Je suis là pour rendre hommage à l’un des grands attaquants du football africain qu’est Laurent Pokou. C’est un honneur pour moi de participer à ce match de gala. Il est de la génération des Sherif Camara, Maxime et autres qui n’est pas la mienne. Mais il reste que l’homme a laissé une trace indélébile dans l’histoire de la CAN.
–Quand on évoque le nom de Laurent, il rappelle les souvenirs des grands derbies Côte d’Ivoire-Guinée même si vous n’y avez pas participé. Qu’est-ce que cela vous fait ?
Il y avait un honneur à défendre lors des rencontres entre ces deux équipes. Tout le monde se rappelle la rivalité entre les présidents Houphouet-Boigny et Sekou Touré. Il fallait donc défendre la patrie. Je sais également qu’il y avait les derbies ASEC-Hafia dont les gens parlent encore aujourd’hui et qui ont marqué leur temps. Ils ont laissé une bonne image au football africain. Aujourd’hui, on a du mal à trouver des attaquants de race même si la Côte d’Ivoire a eu des joueurs de renommée comme Abdoulaye Traoré, Didier Drogba qui ont marqué leur temps. Laurent Pokou restera dans la mémoire du football africain. (….) C’est déjà une grande perte pour la famille et pour le peuple ivoirien avant de penser à l’Afrique. Un baobab comme ce monsieur n’est pas facile à remplacer. Nous devons penser à tout ce qu’il a pu rendre au football africain. Il a été un modèle pour nous qui avons eu la chance d’évoluer en Europe.
– Dans deux semaines débute la CAN 2017 au Gabon. Quel est votre pronostic ?
Il y a de belles équipes. À une ou deux pays près, ce sont les mêmes pays qui se retrouvent. J’ai suivi la RD Congo qui est une bonne équipe, qui a la technique et qui a un mental de fer. Elle a gagné le CHAN. Il y a également le champion en titre qui est la Côte d’Ivoire même si elle est en reconstruction. Il y a aussi l’Algérie qui a un très bon groupe, qui a prouvé au dernier Mondial mais qui a du mal à convaincre au plan africain. Nous aurons droit à de très belles rencontres et je souhaite que le public aussi joue sa partition en allant en grand nombre au stade. Ce sera l’Afrique qui gagne.
-La difficile qualification de la Côte d’Ivoire en éliminatoires peut-elle avoir un impact négatif sur elle lors de la phase finale ?
Vous savez que ce n’est toujours pas facile de se qualifier pour une phase finale compte tenu du fait que chaque pays veut se qualifier aussi.
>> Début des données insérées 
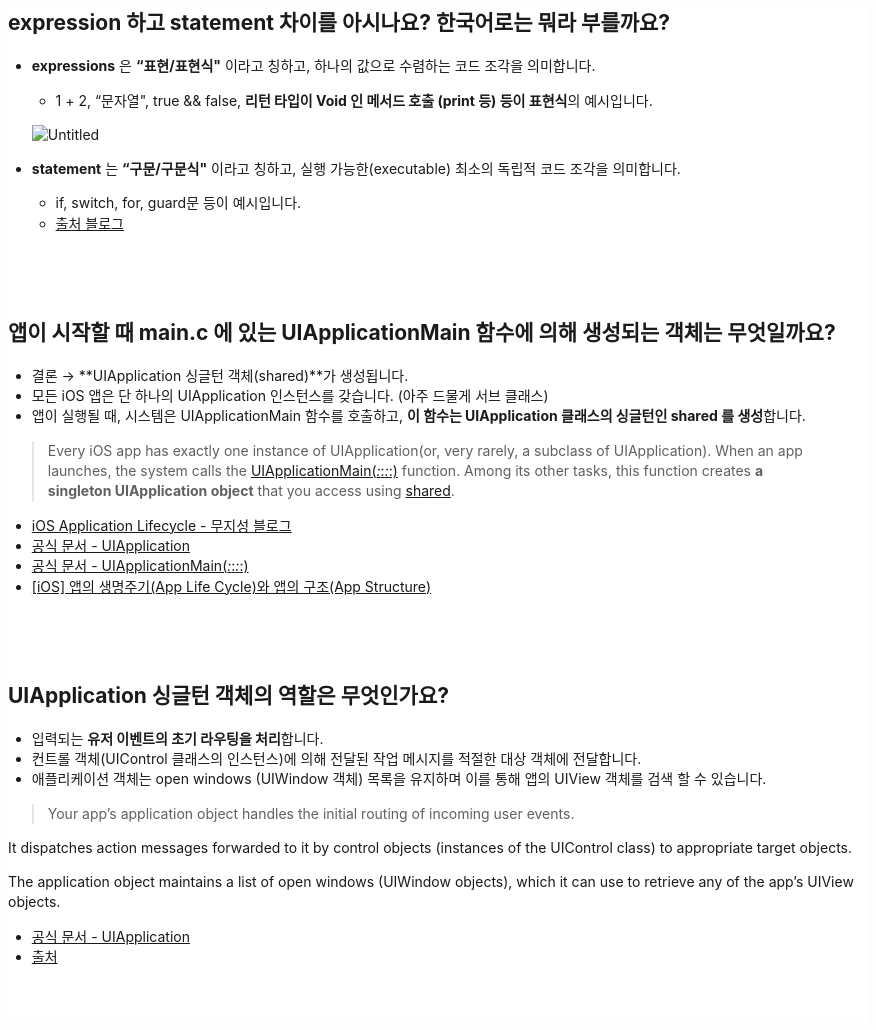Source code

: ## expression 하고 statement 차이를 아시나요? 한국어로는 뭐라 부를까요?
- **expressions** 은 **“표현/표현식"** 이라고 칭하고, 하나의 값으로 수렴하는 코드 조각을 의미합니다.
    - 1 + 2, “문자열", true && false, **리턴 타입이 Void 인 메서드 호출 (print 등) 등이 표현식**의 예시입니다.

    ![Untitled](https://user-images.githubusercontent.com/83864058/187879681-d2a3886a-75b4-4a14-b82d-38c0a432f8c3.png)
    
- **statement** 는 **“구문/구문식"** 이라고 칭하고, 실행 가능한(executable) 최소의 독립적 코드 조각을 의미합니다.
    - if, switch, for, guard문 등이 예시입니다.
    - [출처 블로그](https://mindock.github.io/knowledge/expression-statement/)
<br />
<br />

## 앱이 시작할 때 main.c 에 있는 UIApplicationMain 함수에 의해 생성되는 객체는 무엇일까요?
- 결론 → **UIApplication 싱글턴 객체(shared)**가 생성됩니다.
- 모든 iOS 앱은 단 하나의 UIApplication 인스턴스를 갖습니다. (아주 드물게 서브 클래스)
- 앱이 실행될 때, 시스템은 UIApplicationMain 함수를 호출하고, **이 함수는 UIApplication 클래스의 싱글턴인 shared 를 생성**합니다.

> Every iOS app has exactly one instance of UIApplication(or, very rarely, a subclass of UIApplication).
When an app launches, the system calls the [UIApplicationMain(_:_:_:_:)](https://developer.apple.com/documentation/uikit/1622933-uiapplicationmain) function.
Among its other tasks, this function creates **a singleton UIApplication object** that you access using [shared](https://developer.apple.com/documentation/uikit/uiapplication/1622975-shared).
> 
- [iOS Application Lifecycle - 무지성 블로그](https://limjs-dev.tistory.com/58)
- [공식 문서 - UIApplication](https://developer.apple.com/documentation/uikit/uiapplication)
- [공식 문서 - UIApplicationMain(_:_:_:_:)](https://developer.apple.com/documentation/uikit/1622933-uiapplicationmain)
- [[iOS] 앱의 생명주기(App Life Cycle)와 앱의 구조(App Structure)](https://jinshine.github.io/2018/05/28/iOS/%EC%95%B1%EC%9D%98%20%EC%83%9D%EB%AA%85%EC%A3%BC%EA%B8%B0(App%20Life%20Cycle)%EC%99%80%20%EC%95%B1%EC%9D%98%20%EA%B5%AC%EC%A1%B0(App%20Structure)/)
<br />
<br />

## UIApplication 싱글턴 객체의 역할은 무엇인가요?
- 입력되는 **유저 이벤트의 초기 라우팅을 처리**합니다.
- 컨트롤 객체(UIControl 클래스의 인스턴스)에 의해 전달된 작업 메시지를 적절한 대상 객체에 전달합니다.
- 애플리케이션 객체는 open windows (UIWindow 객체) 목록을 유지하며 이를 통해 앱의 UIView 객체를 검색 할 수 있습니다.

> Your app’s application object handles the initial routing of incoming user events.

It dispatches action messages forwarded to it by control objects (instances of the UIControl class) to appropriate target objects.

The application object maintains a list of open windows (UIWindow objects), which it can use to retrieve any of the app’s UIView objects.
> 
- [공식 문서 - UIApplication](https://developer.apple.com/documentation/uikit/uiapplication)
- [출처](https://github.com/jwonyLee/TIL/blob/master/iOS/Interview/UIApplicationMain.md)
<br />
<br />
Mais vu le travail qu’est en train de faire Michel Dussuyer que je connais bien, la Côte d’Ivoire pourra s’en sortir. Et n’oubliez pas que pour ce genre de compétitions il faut des joueurs de talent mais également d’expérience. Et à ce niveau, la Côte d’Ivoire en a.
-Votre pays la Guinée , sera absent à ce rendez-vous. Éprouvez-vous des regrets ?
La Guinée était présente à l’édition de 2015 en Guinée Équatoriale mais sera absente en 2017. Effectivement c’est une grande déception. Cela dit il faut qu’elle se remette au travail.
-La Guinée est toujours à la recherche de son premier titre africain…
Oui depuis 1976 où elle a joué la finale de la CAN contre le Maroc. Vous savez que pour arriver à ces grands rendez-vous et les gagner , il faut du travail. Dans les années 70 et 80 la Guinée a régné avec le Hafia et le Sily , mais elle n’a pas su préparer la relève et vous comprenez pourquoi elle a des résultats en dents de scie.
-Vous avez été joueur de talent à votre époque avec une belle génération. Malgré tout vous n’avez pas pu donner un titre à votre pays. Avez-vous des regrets ?
Des regrets ? Non. Je pense que les autres joueurs et moi avons tout donné. Il y a beaucoup de facteurs pour gagner un titre. Il faut avoir un leadership et les hommes qui peuvent accompagner l’équipe nationale. Malheureusement ce n’est pas le cas. Donc il faut se remettre au travail, avoir de grands joueurs évoluant en Europe comme la Côte d’Ivoire, le Sénégal…avoir une bonne ossature. Cela viendra avec le temps.